How frustrating is that? Just goes to show you can't trust everyone.
 
At the time of diagnosis, my husband and I were only married for 5 1/2 years and had two small children. Kyla - age 4 and Jeremy - age 15 months. We have now been married for almost 8 years...Kyla is almost 7 and Jeremy is almost 4. They are my reason to live. I am a fighter not only for myself, but for them. They need me around for many more years. I am a firm believer in 'everything happens for a reason'. I didn't get breast cancer because I am a bad person, or because I did something that someone upstairs didn't like. I got breast cancer to make me a stronger person, to make my children aware, and to take on the fight (and future fights) my life holds.
 
I currently am a volunteer with The Canadian Cancer Society's Cancer Connection program as well as The Breast Cancer Centre of Hope here in Winnipeg, Manitoba, Canada.
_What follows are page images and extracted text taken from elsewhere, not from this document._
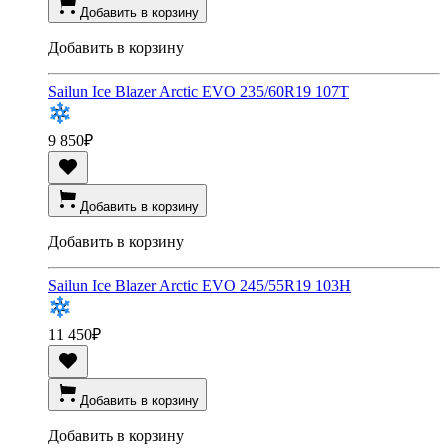
Добавить в корзину
Добавить в корзину
Sailun Ice Blazer Arctic EVO 235/60R19 107T
9 850
₽
Добавить в корзину
Добавить в корзину
Sailun Ice Blazer Arctic EVO 245/55R19 103H
11 450
₽
Добавить в корзину
Добавить в корзину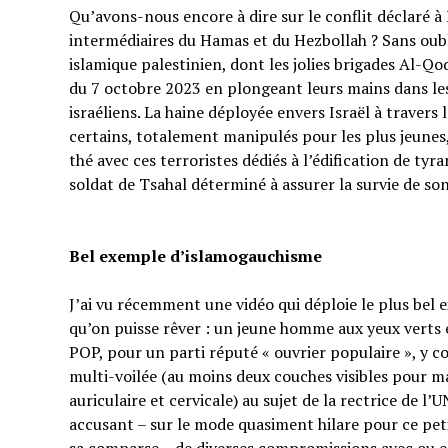
Qu’avons-nous encore à dire sur le conflit déclaré à I
intermédiaires du Hamas et du Hezbollah ? Sans oubl
islamique palestinien, dont les jolies brigades Al-Q
du 7 octobre 2023 en plongeant leurs mains dans les 
israéliens. La haine déployée envers Israël à traver
certains, totalement manipulés pour les plus jeunes,
thé avec ces terroristes dédiés à l’édification de tyr
soldat de Tsahal déterminé à assurer la survie de s
Bel exemple d’islamogauchisme
J’ai vu récemment une vidéo qui déploie le plus bel
qu’on puisse rêver : un jeune homme aux yeux verts e
POP, pour un parti réputé « ouvrier populaire », y 
multi-voilée (au moins deux couches visibles pour ma
auriculaire et cervicale) au sujet de la rectrice de l’
accusant – sur le mode quasiment hilare pour ce p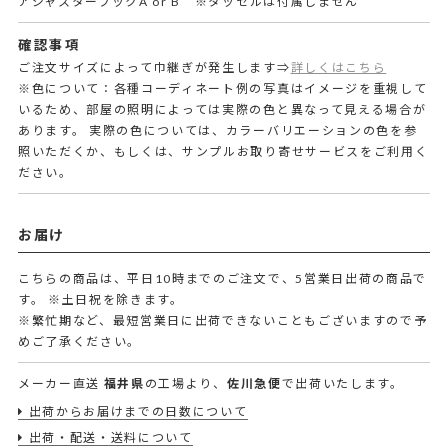
アジャスターフックA or B ※タッセルは付属しません
確認事項
ご注文サイズによって巾継ぎが発生します⇒
詳しくはこちら
※色について：各種コーディネート例の写真はイメージを重視して
いるため、部屋の照明によっては実際の色と異なって見える場合が
あります。 実際の色については、カラーバリエーションの色を参
照いただくか、もしくは、サンプルお取り寄せサービスをご利用く
ださい。
お届け
こちらの商品は、平日10時までのご注文で、5営業日出荷の商品で
す。
※土日祝を除きます。
※繁忙期など、最短営業日に出荷できないこともございますので予
めご了承ください。
メーカー直送
福井県
の工場より、
佐川急便
で出荷いたします。
出荷からお届けまでの日数について
出荷・配送・送料について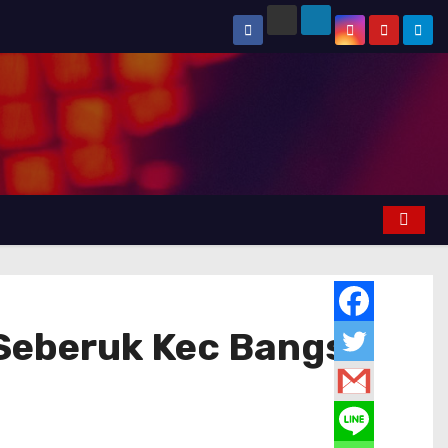
Seberuk Kec Bangsri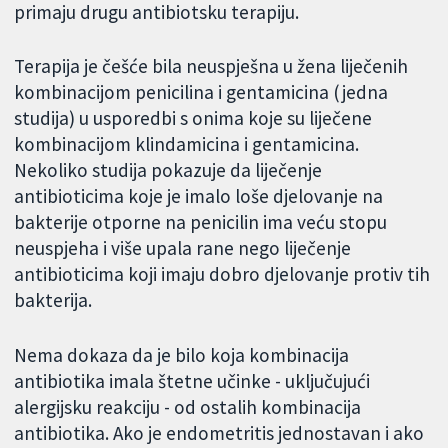
primaju drugu antibiotsku terapiju.
Terapija je češće bila neuspješna u žena liječenih
kombinacijom penicilina i gentamicina (jedna
studija) u usporedbi s onima koje su liječene
kombinacijom klindamicina i gentamicina.
Nekoliko studija pokazuje da liječenje
antibioticima koje je imalo loše djelovanje na
bakterije otporne na penicilin ima veću stopu
neuspjeha i više upala rane nego liječenje
antibioticima koji imaju dobro djelovanje protiv tih
bakterija.
Nema dokaza da je bilo koja kombinacija
antibiotika imala štetne učinke - uključujući
alergijsku reakciju - od ostalih kombinacija
antibiotika. Ako je endometritis jednostavan i ako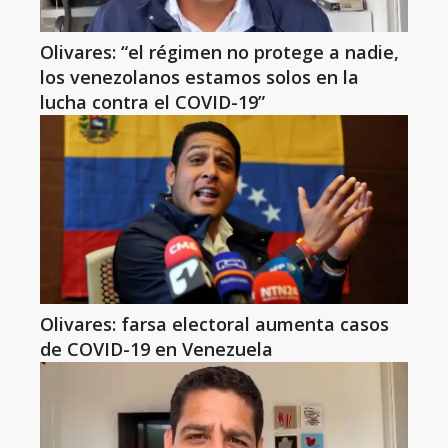
Olivares: “el régimen no protege a nadie,
los venezolanos estamos solos en la
lucha contra el COVID-19”
Olivares: farsa electoral aumenta casos
de COVID-19 en Venezuela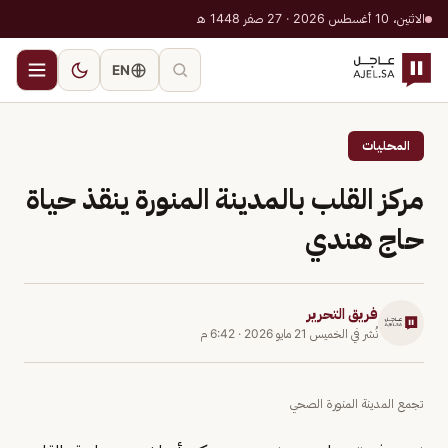
الاثنين، 10 أغسطس 2026 · 27 صفر 1448 هـ
EN
المحليات
مركز القلب بالمدينة المنورة ينقذ حياة
حاج هندي
فريق التحرير
نُشر في
الخميس 21 مايو 2026
·
6:42 م
تجمع المدينة المنورة الصحي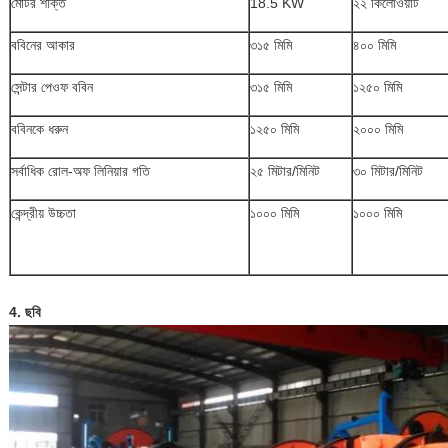
মোটর শক্তি
18.5 KW
২২ কিলোওয়াট
ববিনের আকার
৩১৫ মিমি
৪০০ মিমি
সেন্টার পেওফ ববিন
৩১৫ মিমি
১২৫০ মিমি
ববিনকে ধরুন
১২৫০ মিমি
২০০০ মিমি
সর্বাধিক রোল-অফ লিনিয়ার গতি
২৫ মিটার/মিনিট
৩০ মিটার/মিনিট
কেন্দ্রীয় উচ্চতা
১০০০ মিমি
১০০০ মিমি
4. ছবি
Committing to peer support as a volunteer has been very rewarding. If my experience along the breast cancer journey can help others be more aware of their young bodies, and helps other young women get through diagnosis and treatment, well...it almost makes it worthwhile. I didn't have anyone to talk to and knowing what I know now, I at least can help others.
 
I live by a famous saying now. Carpe Diem - Seize The Day!